Sunday, June 9, 2013

2013 Timeline - Let's play catch up, shall we?

So we know where we started, let's catch up a bit.  It's only mid-June, so this won't take too long. 

First Update: May 2013

We had some really hot days in May, and that's pretty good for my garden.  The positioning of the garden has turned out to be really beneficial this year.  It's in the narrow space between the house and the neighbor's concrete wall.  It's about 6x20, and it gets shade in the late afternoon, when it's so hot here.  It gets soft morning sun, and noonday sun. 



 
 
Here's the May rundown: 
5 tomato plants: yellow, early girl, beefsteak, mortgage lifter and one other that I can't find the tag for, so I don't remember. 
Pole beans: 5 pots, trellised with string and wooden poles.
Berries: 4 thornless blackberry and 3 raspberry
Bush beans:  about 8 plants in various containers. 
Strawberries: 6 plants in two round containers
 
I also had an herb pot (shown below when first planted), but I lost most of it early on.  I don't know why I ever bother growing cilantro.  It barely waited until I got it into the pot to die.  We have a fantastic farmers market here in town, and I can get 4 (sometimes 5) for a dollar, so why bother trying to grow it when it's so temperamental?  In that herb pot were 2 cilantro, a boxwood basil, a rosemary and a pineapple sage.  The boxwood basil also died.  I think it was the case of too much water and not enough sunlight.  I had it outside the back door and it gets too much shade there.  It started out looking like this...  I loved the little tipped pot in the middle.  I knew it would get overrun but I figured it was cute for now.  The nasturtiums were started from seed and I thought they would put a lovely pop of color in an otherwise green pot.  Well, it didn't go the way I'd planned at all.

 
 Within a couple of weeks, it looked like this.  Dead.  The rosemary and the pineapple sage endured with no problems.  The nasturtiums had to move to a higher point, because The Trampler decided that they were yummy.  There's a bean plant in the middle, I know.  It was temporary housing, and it's not like anything else was growing in there.

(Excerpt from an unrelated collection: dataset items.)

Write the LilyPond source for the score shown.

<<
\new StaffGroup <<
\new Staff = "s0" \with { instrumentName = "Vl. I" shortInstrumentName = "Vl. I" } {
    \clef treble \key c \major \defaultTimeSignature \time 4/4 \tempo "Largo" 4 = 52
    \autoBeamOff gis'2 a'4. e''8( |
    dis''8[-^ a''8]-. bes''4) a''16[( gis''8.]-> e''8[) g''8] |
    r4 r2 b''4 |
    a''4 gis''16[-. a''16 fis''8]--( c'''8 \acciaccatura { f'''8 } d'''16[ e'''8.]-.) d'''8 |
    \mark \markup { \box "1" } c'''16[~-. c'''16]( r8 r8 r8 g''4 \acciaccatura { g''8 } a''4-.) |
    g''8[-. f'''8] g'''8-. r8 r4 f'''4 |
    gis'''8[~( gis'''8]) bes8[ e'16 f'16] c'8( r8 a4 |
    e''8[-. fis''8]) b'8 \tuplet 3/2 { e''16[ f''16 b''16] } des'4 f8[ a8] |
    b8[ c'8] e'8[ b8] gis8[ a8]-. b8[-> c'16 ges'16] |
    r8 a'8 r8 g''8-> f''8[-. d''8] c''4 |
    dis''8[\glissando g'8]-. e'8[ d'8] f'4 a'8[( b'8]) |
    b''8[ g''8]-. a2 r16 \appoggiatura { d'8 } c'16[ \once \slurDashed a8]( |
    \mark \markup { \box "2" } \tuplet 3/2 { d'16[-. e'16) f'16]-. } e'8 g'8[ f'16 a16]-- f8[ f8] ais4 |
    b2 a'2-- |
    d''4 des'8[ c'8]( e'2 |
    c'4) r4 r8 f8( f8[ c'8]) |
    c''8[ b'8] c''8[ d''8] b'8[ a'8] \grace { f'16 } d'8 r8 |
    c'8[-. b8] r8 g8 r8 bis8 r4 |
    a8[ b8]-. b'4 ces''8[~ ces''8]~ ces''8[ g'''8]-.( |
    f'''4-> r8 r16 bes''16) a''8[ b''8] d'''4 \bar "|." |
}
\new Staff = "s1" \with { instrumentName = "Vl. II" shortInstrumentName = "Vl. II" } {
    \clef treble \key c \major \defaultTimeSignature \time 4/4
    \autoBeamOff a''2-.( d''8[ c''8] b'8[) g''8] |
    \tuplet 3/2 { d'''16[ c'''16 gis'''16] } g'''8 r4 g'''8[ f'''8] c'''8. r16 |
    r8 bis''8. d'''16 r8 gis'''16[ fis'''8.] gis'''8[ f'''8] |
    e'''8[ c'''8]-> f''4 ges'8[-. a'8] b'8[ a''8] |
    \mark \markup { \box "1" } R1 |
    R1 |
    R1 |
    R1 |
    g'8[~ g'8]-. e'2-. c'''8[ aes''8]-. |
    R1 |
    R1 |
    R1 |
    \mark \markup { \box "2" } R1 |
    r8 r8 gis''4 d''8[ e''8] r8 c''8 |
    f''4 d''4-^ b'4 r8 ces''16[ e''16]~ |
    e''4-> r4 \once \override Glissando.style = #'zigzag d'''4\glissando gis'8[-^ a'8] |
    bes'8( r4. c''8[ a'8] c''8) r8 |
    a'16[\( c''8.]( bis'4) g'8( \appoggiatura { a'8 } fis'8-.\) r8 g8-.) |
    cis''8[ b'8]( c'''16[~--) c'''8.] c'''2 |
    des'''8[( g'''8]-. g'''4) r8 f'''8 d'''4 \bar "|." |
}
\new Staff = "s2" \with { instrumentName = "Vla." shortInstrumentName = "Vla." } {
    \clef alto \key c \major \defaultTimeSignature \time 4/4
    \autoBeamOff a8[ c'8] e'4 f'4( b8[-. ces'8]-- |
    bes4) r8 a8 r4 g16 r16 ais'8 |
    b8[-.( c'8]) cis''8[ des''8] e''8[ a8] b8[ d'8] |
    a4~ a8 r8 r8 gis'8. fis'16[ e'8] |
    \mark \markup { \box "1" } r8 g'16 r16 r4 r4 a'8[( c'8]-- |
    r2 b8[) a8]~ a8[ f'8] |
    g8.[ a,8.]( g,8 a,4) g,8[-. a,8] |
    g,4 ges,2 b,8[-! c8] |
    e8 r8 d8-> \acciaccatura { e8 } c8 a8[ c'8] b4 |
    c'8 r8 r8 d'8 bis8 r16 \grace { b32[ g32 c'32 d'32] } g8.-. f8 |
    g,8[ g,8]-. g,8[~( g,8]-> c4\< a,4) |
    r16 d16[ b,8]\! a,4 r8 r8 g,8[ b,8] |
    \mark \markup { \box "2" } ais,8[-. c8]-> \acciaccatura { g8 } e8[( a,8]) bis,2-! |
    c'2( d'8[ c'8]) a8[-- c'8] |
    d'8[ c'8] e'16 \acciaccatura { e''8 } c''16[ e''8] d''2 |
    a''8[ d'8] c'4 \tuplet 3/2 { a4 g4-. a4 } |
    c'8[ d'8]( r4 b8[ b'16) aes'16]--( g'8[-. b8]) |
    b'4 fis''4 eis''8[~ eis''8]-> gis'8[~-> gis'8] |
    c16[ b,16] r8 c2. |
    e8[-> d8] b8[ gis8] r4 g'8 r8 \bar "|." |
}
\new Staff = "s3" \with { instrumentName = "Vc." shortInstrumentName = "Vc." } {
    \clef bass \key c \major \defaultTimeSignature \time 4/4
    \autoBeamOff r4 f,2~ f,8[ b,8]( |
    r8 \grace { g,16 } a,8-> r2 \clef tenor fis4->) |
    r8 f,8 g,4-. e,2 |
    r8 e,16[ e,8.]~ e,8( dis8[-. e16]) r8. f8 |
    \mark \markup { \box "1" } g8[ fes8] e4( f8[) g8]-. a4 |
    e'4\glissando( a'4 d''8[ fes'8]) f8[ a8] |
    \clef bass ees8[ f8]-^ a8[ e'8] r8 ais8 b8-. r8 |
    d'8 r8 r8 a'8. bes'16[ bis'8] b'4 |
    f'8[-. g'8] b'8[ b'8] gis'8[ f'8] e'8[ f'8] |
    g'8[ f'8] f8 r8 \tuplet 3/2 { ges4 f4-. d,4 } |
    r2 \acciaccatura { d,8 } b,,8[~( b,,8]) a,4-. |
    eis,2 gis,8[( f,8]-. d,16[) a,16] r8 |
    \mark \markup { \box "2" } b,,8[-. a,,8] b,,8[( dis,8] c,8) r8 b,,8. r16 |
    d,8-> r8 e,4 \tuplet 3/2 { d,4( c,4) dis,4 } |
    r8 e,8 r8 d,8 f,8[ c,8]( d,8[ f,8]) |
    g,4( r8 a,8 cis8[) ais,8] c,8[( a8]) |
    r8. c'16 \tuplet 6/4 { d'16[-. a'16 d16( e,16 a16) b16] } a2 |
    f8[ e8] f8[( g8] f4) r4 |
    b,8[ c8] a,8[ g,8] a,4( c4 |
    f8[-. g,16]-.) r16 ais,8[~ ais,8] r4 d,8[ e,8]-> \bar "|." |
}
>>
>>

I knew this was going to need an overhaul, but I didn't get to it right away.  May got really busy, with Mother's Day, my parents moving, my son's graduation from high school, and the general chaos that is my life. 


The Guy's peppers were coming along nicely too.    We got several in May, and we enjoyed stuffing them and grilling them on the BBQ.  The Pipsqueak (pictured above) is all about gardening.  She loves to help her daddy out whenever he's weeding, cleaning or picking.  Maybe she's really all about Daddy, I'm not sure, but it sure seems like she likes it.  My other daughter, the Garden Diva, loves it.  I'll have to get some pictures of her in here later.


May was busy for my half of the garden, too, although I didn't get the harvests that he did.  Patience, grasshopper...  So, I had to be content with tinkering, weeding and hunting for caterpillars  (which is always a fun chore).  The Early Girl tomatoes gave me a few here and there, which is why they are called Early Girl, I suppose.  I had my first tomato by Mother's Day, and I gave it to my grandma, along with a handful of beans.  I thought it was kind of cool to present her my first harvest, since she is the inspiration for four generations of gardening in my family. 


I got bored with tinkering, so of course, I added to the garden.  New tenants!  The peas that I had planted along the back trellis weren't doing very well.  It was just too hot and sunny for them. Yanked 'em.   I planted some spaghetti squash, a crookneck squash and a half dozen Black Beauty zucchini squash into these pots, and they made themselves quite at home there.  Mom said that the pots were too small, and I've come to realize that she was very, very right...  but they are doing ok so I'm not going to disturb them.



These little blossoms are from the blackberry bushes.  They are so pretty.  I am eager to see what kind of harvest we are going to have.  These bushes are only two years old, so they are relatively young, and although they are healthy, well fed, and well watered, my understanding is that I can't expect too much from them this year.  They have a lot of maturing to do. 

I'm still hopeful.








This is what it's all about in the pepper garden. 
This was May 19th - -our first real pepper harvest.
We cut the tops off, take a piece of cheese wrapped
in pepperoni and stuff 'em.  Once they are stuffed they go in the rack and on the grill.  The Guy is the grill master.  These little red ones, the Fresno Chiles, are H-O-T!!!  He eats them like they are candy.  I usally eat one or two and that's it for me.  The green one is actually a Marconi Red, and it wasn't really ripe - hence the green color - but it got a sunburn spot and it was eat it or throw it away.  So we ate it too.  It was yummy. 


That's May in a nutshell - - Green thumb out.